3
votes

I have a grammar which uses parentheses and square brackets as delimiters. When the parser generated by bison is given input with unbalanced delimiters, the error location in the YYLTYPE* passed to yyerror is the end of the input. So, for example, on input xx(yy, within void yyerror(YYLTYPE* yylloc, Context* ctx, const char* msg) I have that yylloc->first_column == yylloc->last_column == 5. Unfortunately, the end of the input is not the most salient location for indicating an unmatched delimiter. Much more useful would be the position of the left parenthesis or left square bracket for which there was no match. (In the example, that would be the left parenthesis at offset 2.) I gather that that this information is available in the parse stack---there has to be some n such that $-n is the unmatched ( or [ token and @-n is the YYLTYPE struct holding its position---but none of that appears to be available from yyerror. I'm aware that I could keep a stack of my own for tracking the offsets of delimiters and stash that in the Context I'm already passing to yyerror, but that seems inelegant and duplicative, as bison has already to be tracking this.

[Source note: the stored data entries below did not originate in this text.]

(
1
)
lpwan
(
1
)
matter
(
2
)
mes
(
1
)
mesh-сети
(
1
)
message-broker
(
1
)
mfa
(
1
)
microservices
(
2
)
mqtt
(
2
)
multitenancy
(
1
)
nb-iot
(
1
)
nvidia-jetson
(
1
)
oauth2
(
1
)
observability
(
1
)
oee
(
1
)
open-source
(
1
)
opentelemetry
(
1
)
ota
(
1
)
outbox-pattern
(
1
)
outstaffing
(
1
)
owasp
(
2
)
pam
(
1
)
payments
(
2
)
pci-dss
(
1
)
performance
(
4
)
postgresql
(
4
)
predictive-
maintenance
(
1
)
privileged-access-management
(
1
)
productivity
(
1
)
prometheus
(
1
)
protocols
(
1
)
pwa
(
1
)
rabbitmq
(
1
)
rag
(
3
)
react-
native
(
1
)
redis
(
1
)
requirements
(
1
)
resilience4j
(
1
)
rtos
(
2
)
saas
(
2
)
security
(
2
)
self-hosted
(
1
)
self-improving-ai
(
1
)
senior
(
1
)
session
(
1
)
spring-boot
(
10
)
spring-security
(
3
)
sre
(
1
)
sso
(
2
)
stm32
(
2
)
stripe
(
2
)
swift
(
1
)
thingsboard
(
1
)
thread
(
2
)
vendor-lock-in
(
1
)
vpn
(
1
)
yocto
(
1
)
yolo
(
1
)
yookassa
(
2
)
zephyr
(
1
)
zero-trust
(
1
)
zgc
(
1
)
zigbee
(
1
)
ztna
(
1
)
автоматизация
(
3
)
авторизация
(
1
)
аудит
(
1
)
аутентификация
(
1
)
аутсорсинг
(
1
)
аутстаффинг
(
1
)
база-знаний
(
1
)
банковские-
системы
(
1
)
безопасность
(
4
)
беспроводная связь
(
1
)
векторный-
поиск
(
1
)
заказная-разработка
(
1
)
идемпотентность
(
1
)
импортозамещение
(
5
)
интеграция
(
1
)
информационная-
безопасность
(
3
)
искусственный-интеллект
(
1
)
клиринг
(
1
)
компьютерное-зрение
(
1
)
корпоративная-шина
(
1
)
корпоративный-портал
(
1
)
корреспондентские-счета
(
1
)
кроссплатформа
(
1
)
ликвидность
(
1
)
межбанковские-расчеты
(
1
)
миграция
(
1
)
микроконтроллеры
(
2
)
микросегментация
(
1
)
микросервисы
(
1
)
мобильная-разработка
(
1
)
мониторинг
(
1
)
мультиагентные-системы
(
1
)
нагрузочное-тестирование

So: How can one prise out of bison the position of the first unbalanced delimiter it encounters in input, so that this is available when producing the message for a parse error?

2
Could you share your grammar (at least the part of it that is handling parens) ?Josh
It's here. Parentheses are handled at line 187.uckelman

2 Answers

6
votes

You should be able to add either the rule:

atom: '(' error    { /* unmatched left paren at @1 */ }

or

atom: '(' alt error    { /* unmatched left paren at @1 */ }

to get info about unmatched left parentheses. The difference being that the first rule will match an unmatched parenthesis that is not followed by anything parseable (such as at the end of the input), while the second will only match if it is followed by something that looks like a valid alt.

There's possibly an issue if you have any other error productions in your grammar (which you don't in the linked grammar), in which case a different error production might be triggered first. Since there are no other error rules, the first alternative is better.

Note that using yacc/bison error recovery rules does not in any way suppress the syntax error, it just runs some code AFTER a syntax error to attempt to recover. That code can print additional error messages and then abort rather than trying to recover, but those messages will be printed after the syntax error message.

1
votes

Check out the error token in bison: http://www.gnu.org/software/bison/manual/html_node/Error-Recovery.html#Error-Recovery

I imagine something like this would work (I have not tested):

atom:  '(' alt ')'        { $$ = $2; }
    |  '(' alt error '\n' { /* this handles an extra left paren */ }
    |   error alt ')'     { /* this handles an extra right paren */ }
    |   literal
    ;